Be Nice, Grasshopper!

“The wisdom of the Desert Fathers includes the wisdom that the hardest spiritual work in the world is to love the neighbor as the self---to encounter another human being not as someone you can use, change, fix, help, save, enroll, convince or control, but simply as someone who can spring you from the prison of yourself, if you will allow it.”
                                  Barbara Brown Taylor
                                  An Altar in the World

         I wonder whether you dread the coming Presidential campaigns as much as I do.  I listened yesterday as yet another candidate threw his proverbial hat into the ring.  He started out cordial enough but then, as my grandmother would say, ‘he fell to judgin’.  That is a long and all too familiar fall.  I don’t know how we humans break this cycle of believing that our way is the right way and anything else is wrong.  Maybe it is magical thinking on my part, but I believe people used to make more of an effort to be civil.  Just this week, one frustrated airline passenger smacked another on the head for reclining his seat, sparking mid-air fisticuffs.  That little discourtesy cost a small fortune when five fighter jets scrambled to escort the plane back to the airport and many thousands of gallons of jet-fuel were dumped into an already polluted atmosphere.  I remember when we used to dress up in our Sunday clothes to get on an airplane!  It was an honor to climb those rickety stairs, take a cramped little seat and be served a dry piece of chicken and rubbery vegetables.  Wouldn’t we kill for that now—literally!
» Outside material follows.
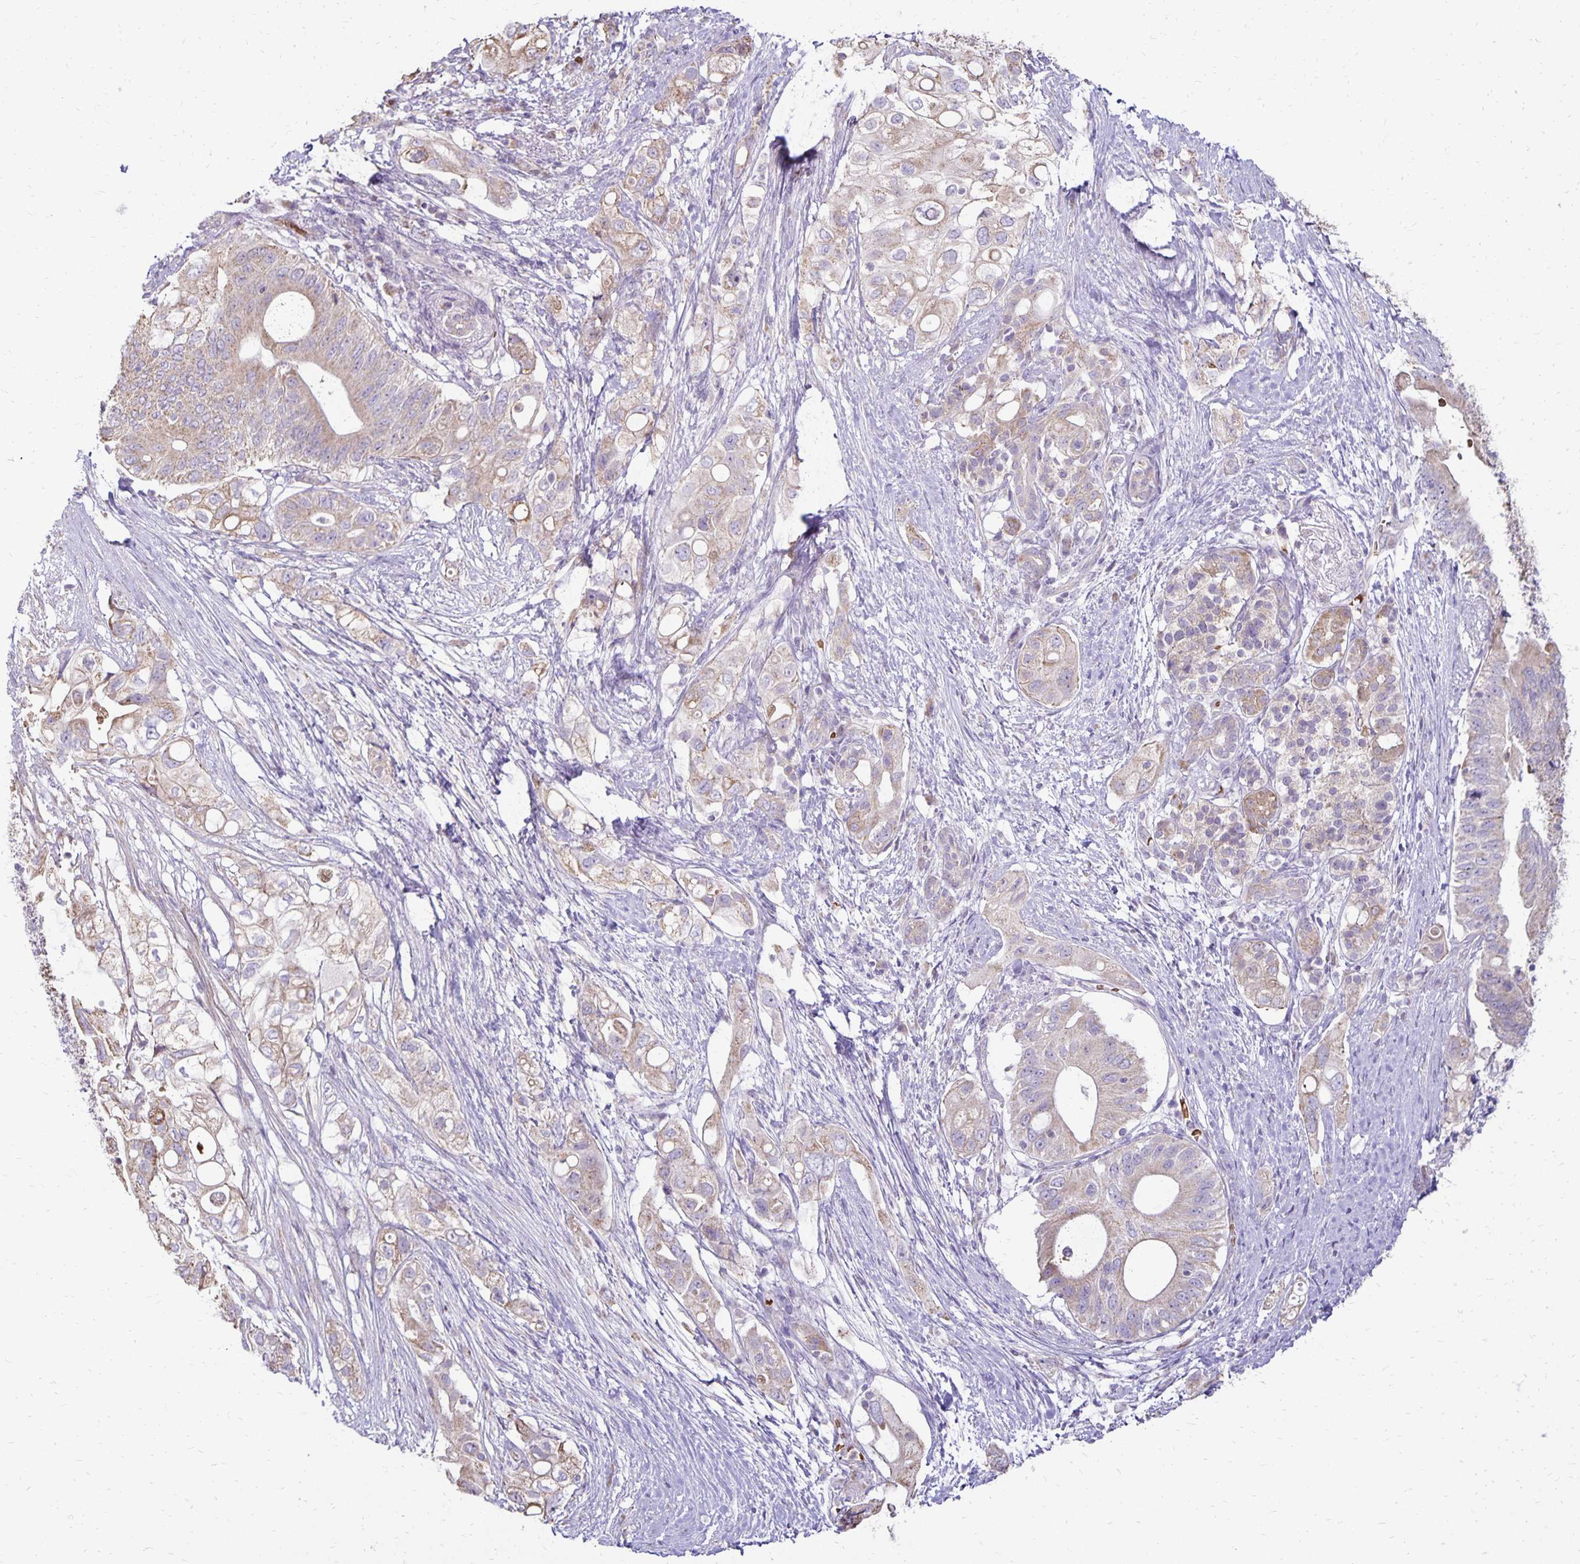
{"staining": {"intensity": "weak", "quantity": "25%-75%", "location": "cytoplasmic/membranous"}, "tissue": "pancreatic cancer", "cell_type": "Tumor cells", "image_type": "cancer", "snomed": [{"axis": "morphology", "description": "Adenocarcinoma, NOS"}, {"axis": "topography", "description": "Pancreas"}], "caption": "Protein staining by immunohistochemistry (IHC) reveals weak cytoplasmic/membranous expression in approximately 25%-75% of tumor cells in adenocarcinoma (pancreatic).", "gene": "FN3K", "patient": {"sex": "female", "age": 72}}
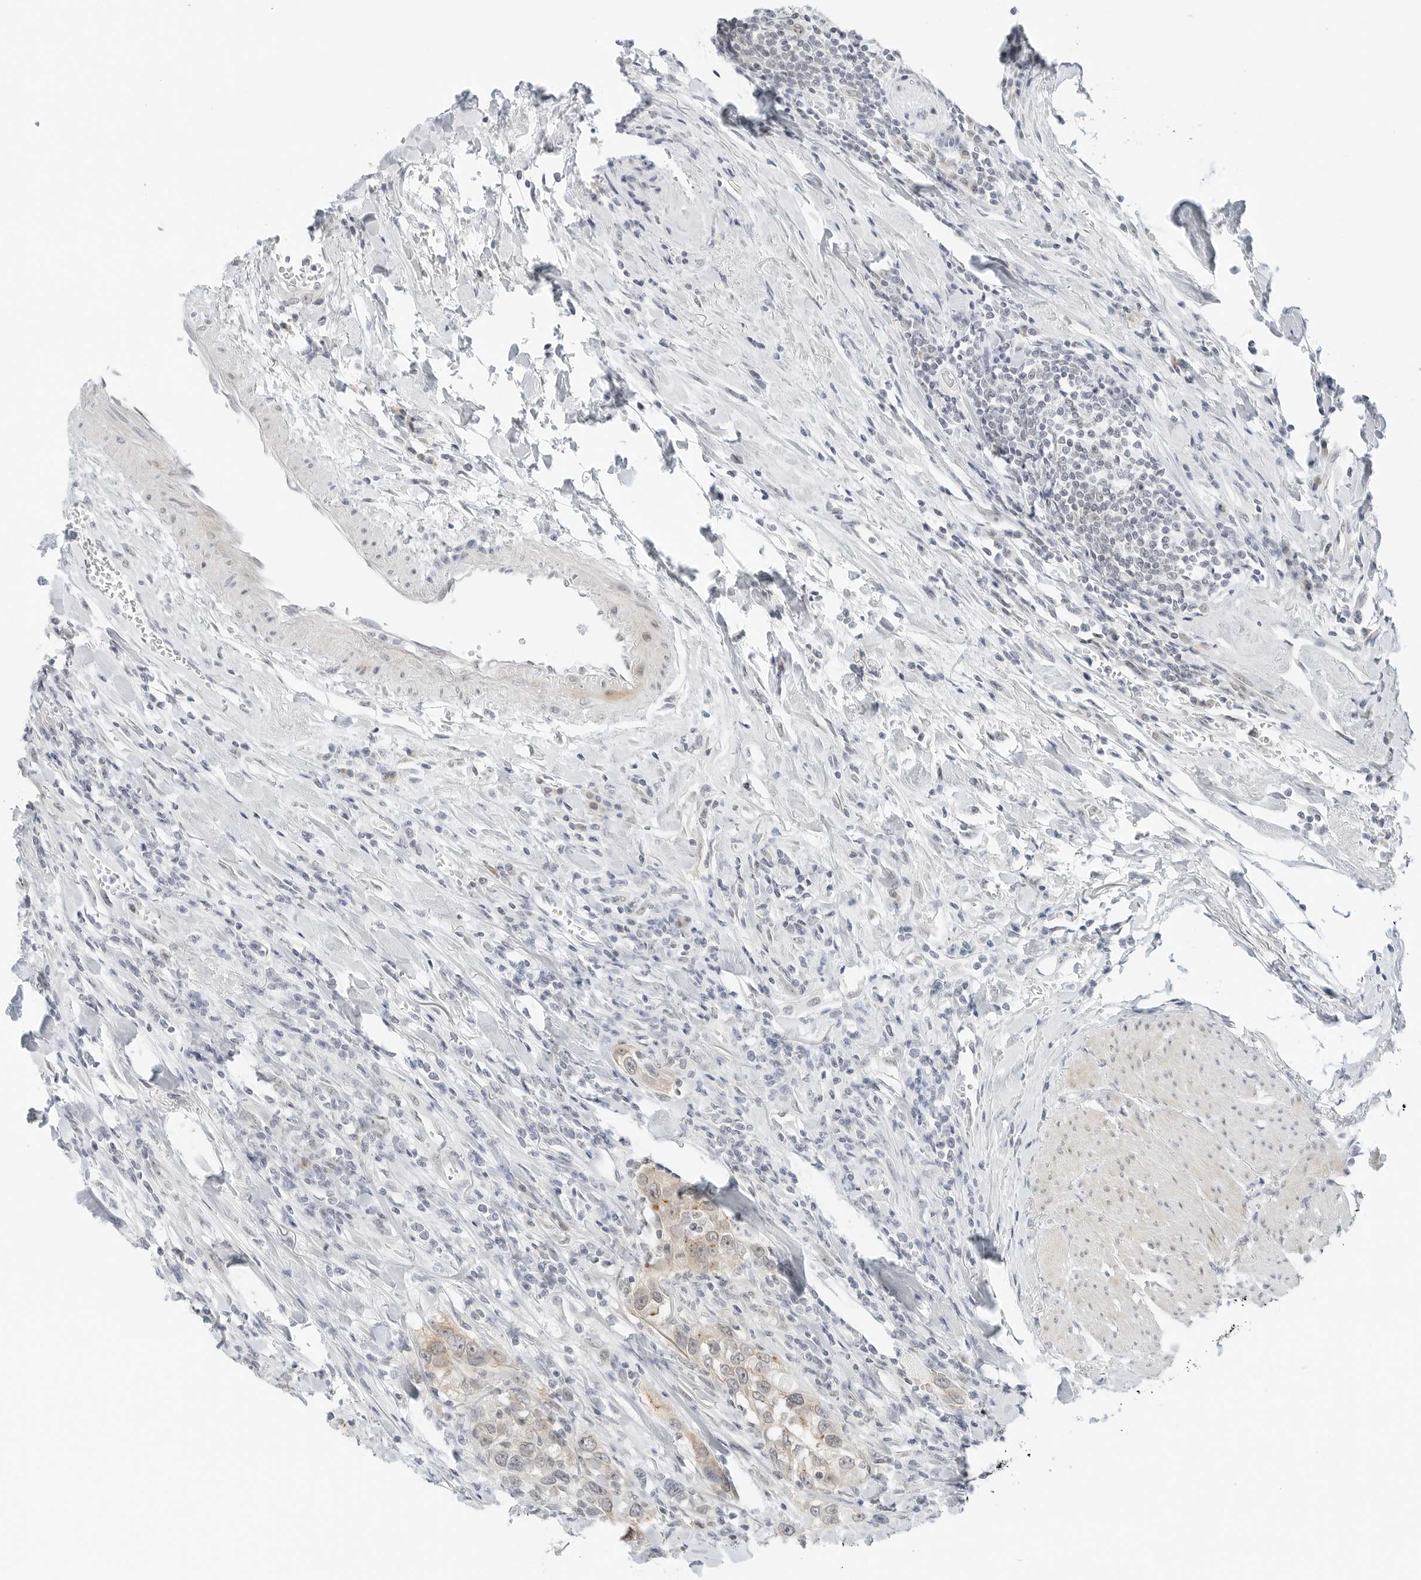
{"staining": {"intensity": "weak", "quantity": "<25%", "location": "cytoplasmic/membranous"}, "tissue": "urothelial cancer", "cell_type": "Tumor cells", "image_type": "cancer", "snomed": [{"axis": "morphology", "description": "Urothelial carcinoma, High grade"}, {"axis": "topography", "description": "Urinary bladder"}], "caption": "Immunohistochemical staining of high-grade urothelial carcinoma demonstrates no significant positivity in tumor cells.", "gene": "CCSAP", "patient": {"sex": "female", "age": 80}}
         Carl Rogers, one of the pioneers of modern psychology, taught that the most transformative behavior human beings can offer one another is “unconditional positive regard.”  That doesn’t mean that we agree with everything another person says or does, but that we respect their right to say it, believe it and act on it.  There are now more than seven billion humans on planet Earth and within thirty years, that number will climb to nine billion.  We will either learn how to treat each other with respect, or fall into chaos.

         We, including me, seem to take ourselves way too seriously.  We live in frustrating times, and we are taking our generalized irritability out on everyone around us.  It must stop.  Perhaps today we will all experience being sprung from the prison of ourselves.